Some by-laws place restrictions on the behaviour of residents, for instance not allowing them to keep pets. Within some limits the owners corporation can alter, add or delete by-laws.
What are the principal powers and obligations of an owners corporation?
- To establish property management and maintenance funds based on contributions known as levies which are calculated according to unit entitlements. (Each lot owner has a unit entitlement which determines his or her interest in the common property and on which the amount of levy is based);
- To employ persons to administer, control or perform work on the building and common property;
- To enforce the by-laws and to sue for any damage caused to the building and common property;
- To add to or amend certain by-laws;
- To make provision for insurance against fire, and to take out other insurances required by law, for instance, workers compensation and public liability insurance;
- To maintain the building and common property in good order;
- To hold annual general meetings of members;
- To keep minutes of meetings and prepare accounts;
- To record details of the ownership and occupancy of lots in a strata roll;
- To provide information to owners and mortgagees about the strata scheme.
What are the principal obligations of lot owners?
- To pay rates, taxes and owners corporation levies;
- To notify the owners corporation of any change in ownership or occupancy;
- To comply with the by-laws and, in particular, to behave in a manner which will not offend other residents or interfere with their peaceful enjoyment of that property;
- Not to carry out alterations to the lot without consent from the owners corporation and local authority when that consent is required by law.
- If I intend to rent my lot, do I have additional responsibilities?
Yes. You should ensure that compliance with the by-laws is made a condition of any tenancy agreement and that your tenant is supplied with a copy of the by-laws.
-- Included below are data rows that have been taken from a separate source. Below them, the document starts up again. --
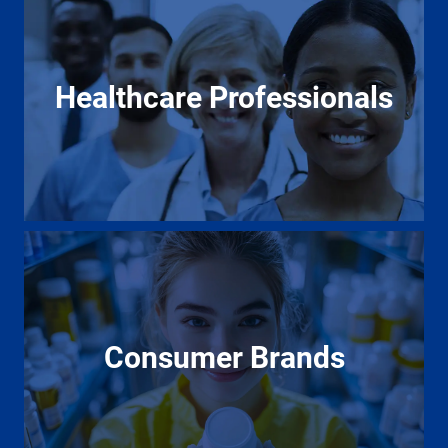
Healthcare Professionals
Consumer Brands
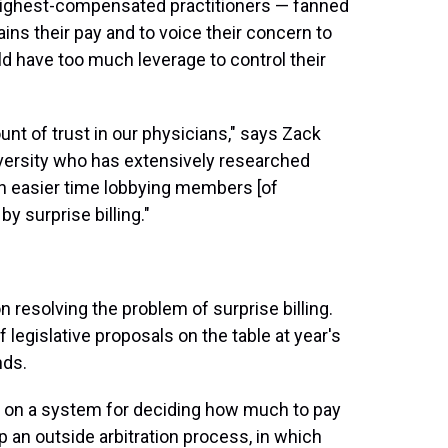
highest-compensated practitioners
— fanned
ains their pay and to voice their concern to
 have too much leverage to control their
t of trust in our physicians," says Zack
iversity who has extensively researched
 an easier time lobbying members [of
y surprise billing."
 resolving the problem of surprise billing.
f legislative proposals on the table at year's
nds.
g on a system for deciding how much to pay
up an outside arbitration process, in which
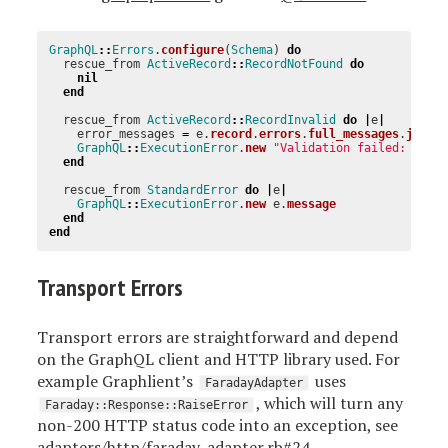
GraphQL
::
Errors
.
configure
(
Schema
)
do
rescue_from
ActiveRecord
::
RecordNotFound
do
nil
end
rescue_from
ActiveRecord
::
RecordInvalid
do
|
e
|
error_messages
=
e
.
record
.
errors
.
full_messages
.
join
(
GraphQL
::
ExecutionError
.
new
"Validation failed: 
#{
er
end
rescue_from
StandardError
do
|
e
|
GraphQL
::
ExecutionError
.
new
e
.
message
end
end
Transport Errors
Transport errors are straightforward and depend
on the GraphQL client and HTTP library used. For
example Graphlient’s
uses
FaradayAdapter
, which will turn any
Faraday::Response::RaiseError
non-200 HTTP status code into an exception, see
adapters/http/faraday_adapter.rb#24
.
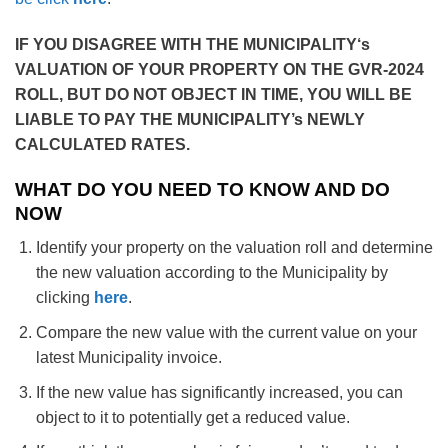
IF YOU DISAGREE WITH THE MUNICIPALITY
‘s
VALUATION OF YOUR PROPERTY ON THE GVR-2024
ROLL, BUT DO NOT OBJECT IN TIME, YOU WILL BE
LIABLE TO PAY THE MUNICIPALITY’s NEWLY
CALCULATED RATES.
WHAT DO YOU NEED TO KNOW AND DO
NOW
Identify your property on the valuation roll and determine
the new valuation according to the Municipality by
clicking
here
.
Compare the new value with the current value on your
latest Municipality invoice.
If the new value has significantly increased, you can
object to it to potentially get a reduced value.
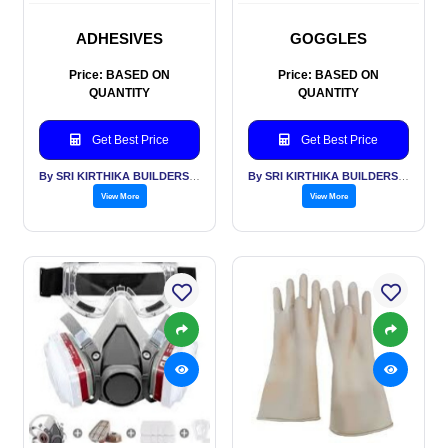
ADHESIVES
GOGGLES
Price: BASED ON
Price: BASED ON
QUANTITY
QUANTITY
Get Best Price
Get Best Price
By SRI KIRTHIKA BUILDERS PVT LTD
By SRI KIRTHIKA BUILDERS PVT LTD
View More
View More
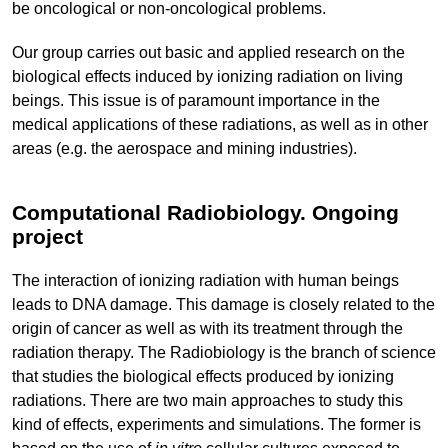
be oncological or non-oncological problems.
Our group carries out basic and applied research on the
biological effects induced by ionizing radiation on living
beings. This issue is of paramount importance in the
medical applications of these radiations, as well as in other
areas (e.g. the aerospace and mining industries).
Computational Radiobiology. Ongoing
project
The interaction of ionizing radiation with human beings
leads to DNA damage. This damage is closely related to the
origin of cancer as well as with its treatment through the
radiation therapy. The Radiobiology is the branch of science
that studies the biological effects produced by ionizing
radiations. There are two main approaches to study this
kind of effects, experiments and simulations. The former is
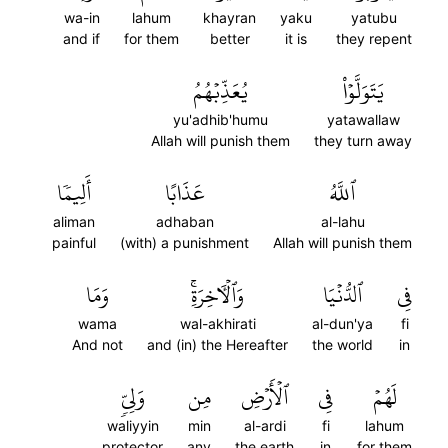
wa-in
lahum
khayran
yaku
yatubu
and if
for them
better
it is
they repent
يُعَذِّبۡهُمُ
يَتَوَلَّوۡاْ
yu'adhib'humu
yatawallaw
Allah will punish them
they turn away
أَلِيمٗا
عَذَابًا
ٱللَّهُ
aliman
adhaban
al-lahu
painful
(with) a punishment
Allah will punish them
وَمَا
وَٱلۡأٓخِرَةِۚ
ٱلدُّنۡيَا
فِي
wama
wal-akhirati
al-dun'ya
fi
And not
and (in) the Hereafter
the world
in
وَلِيّٖ
مِن
ٱلۡأَرۡضِ
فِي
لَهُمۡ
waliyyin
min
al-ardi
fi
lahum
protector
any
the earth
in
for them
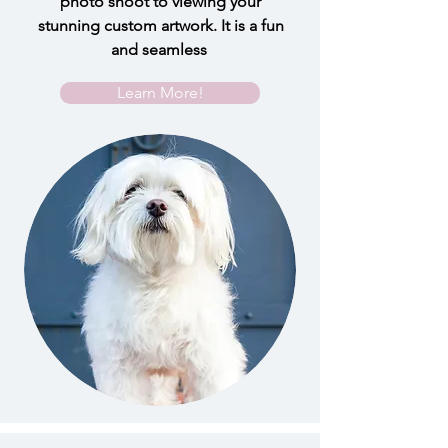
photo shoot to viewing your
stunning custom artwork. It is a fun
and seamless
Learn More!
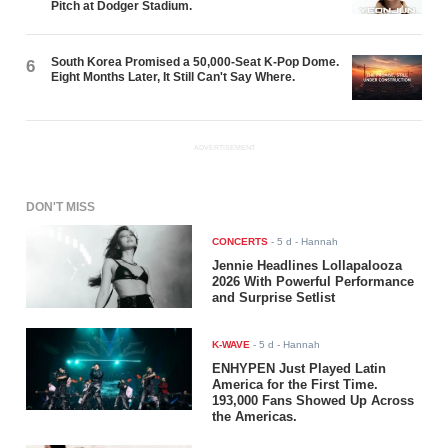
Pitch at Dodger Stadium.
South Korea Promised a 50,000-Seat K-Pop Dome.
6
Eight Months Later, It Still Can't Say Where.
ADVERTISEMENT
DON'T MISS
CONCERTS
-
5 d
- Hannah
Jennie Headlines Lollapalooza
2026 With Powerful Performance
and Surprise Setlist
K-WAVE
-
5 d
- Hannah
ENHYPEN Just Played Latin
America for the First Time.
193,000 Fans Showed Up Across
the Americas.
Also, you must notify the owners corporation of the name of the tenant, the date the tenancy commenced and the name of any agent involved.
How are disputes resolved?
Disputes between lot owners or with the owners corporation are best resolved by discussion. Should this fail you can contact the Registrar of the Consumer Tenancy Tribunal for assistance. Details on this procedure can be obtained from the Tribunal, Level 12, 175 Castlereagh Street, Sydney 2000, phone 1300 135 399, www.fairtrading.nsw.gov.au.
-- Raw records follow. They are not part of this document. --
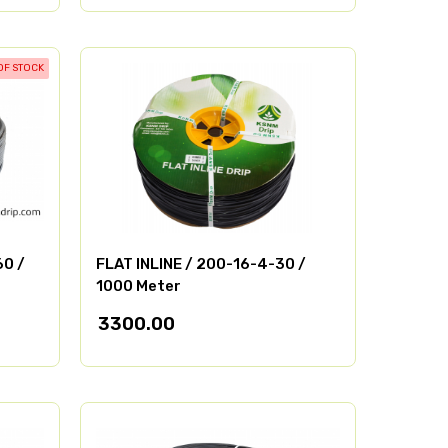
OF STOCK
60 /
FLAT INLINE / 200-16-4-30 /
1000 Meter
3300.00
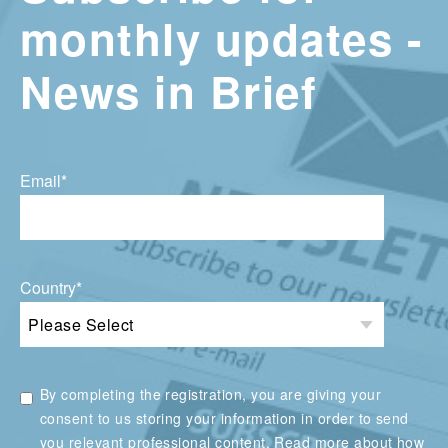
monthly updates -
News in Brief
Email
*
Country
*
By completing the registration, you are giving your
consent to us storing your information in order to send
you relevant professional content. Read more about how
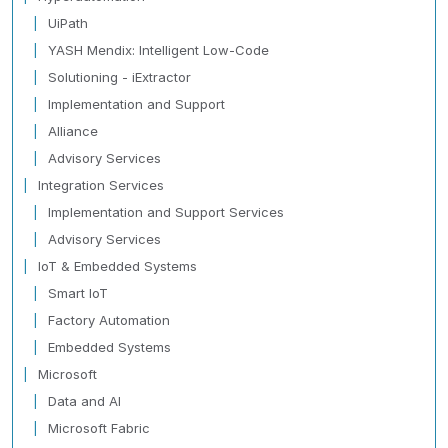
UiPath
YASH Mendix: Intelligent Low-Code
Solutioning - iExtractor
Implementation and Support
Alliance
Advisory Services
Integration Services
Implementation and Support Services
Advisory Services
IoT & Embedded Systems
Smart IoT
Factory Automation
Embedded Systems
Microsoft
Data and AI
Microsoft Fabric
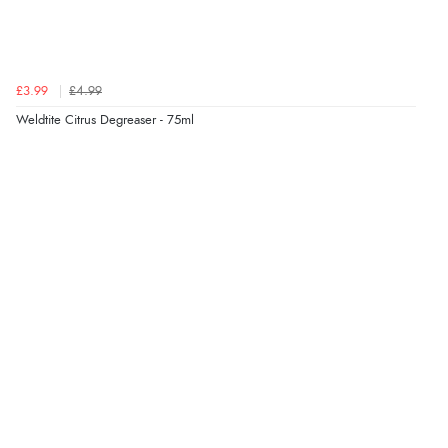
£3.99
£4.99
Weldtite Citrus Degreaser - 75ml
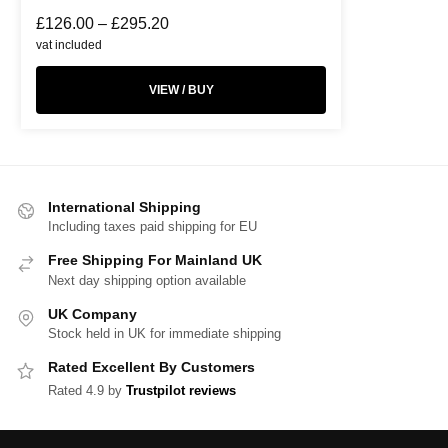
£
126.00
–
£
295.20
vat included
VIEW / BUY
International Shipping
Including taxes paid shipping for EU
Free Shipping For Mainland UK
Next day shipping option available
UK Company
Stock held in UK for immediate shipping
Rated Excellent By Customers
Rated 4.9 by
Trustpilot reviews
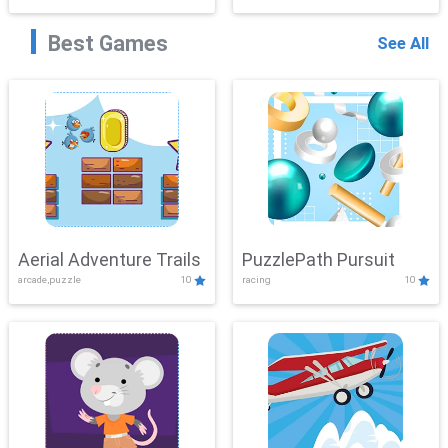
Best Games
See All
Aerial Adventure Trails
PuzzlePath Pursuit
arcade,puzzle
10
racing
10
Are pets allowed in strata lots?
The standard by-laws provide that animals may be kept in strata lots only with the consent of the owners corporation, which may not be unreasonably withheld. However, since the owners corporation has the power to change the by-laws, you should check whether it has done so. The owners corporation cannot prohibit you from keeping a guide dog in a lot or on the common property.
If you believe the owners corporation has unreasonably refused permission to keep a pet, or that someone is keeping a pet without permission, or that a pet is causing a nuisance, you should contact the Strata Schemes Office.
Due diligence: What inquiries should be made before buying a strata lot?
Your Solicitor will seek full details of:
- The strata plan;
- Levies payable to the owners corporation and whether they are in arrears;
- Changes to the by-laws;
- Insurance policies held by the owners corporation;
- Any legal proceedings involving the owners corporation;
- Any expenses for which the owners corporation is or may become responsible;
- Any caretaker agreement.
- How can a Solicitor help me?
If you intend to buy a strata lot you should contact your Solicitor who can:
- Investigate all relevant aspects to ensure that the title to the lot you buy is sound;
- Advise you of your rights and duties as a lot owner and a member of the owners corporation;
- Advise the owners corporation of its rights and obligations and take action on its behalf to recover unpaid levies and to enforce the by-laws;
- Suggest and prepare changes to by-laws, and register changes at the Land Titles Office;
- Assist you in the resolution of disputes;
- Prepare a contract when you want to sell your lot.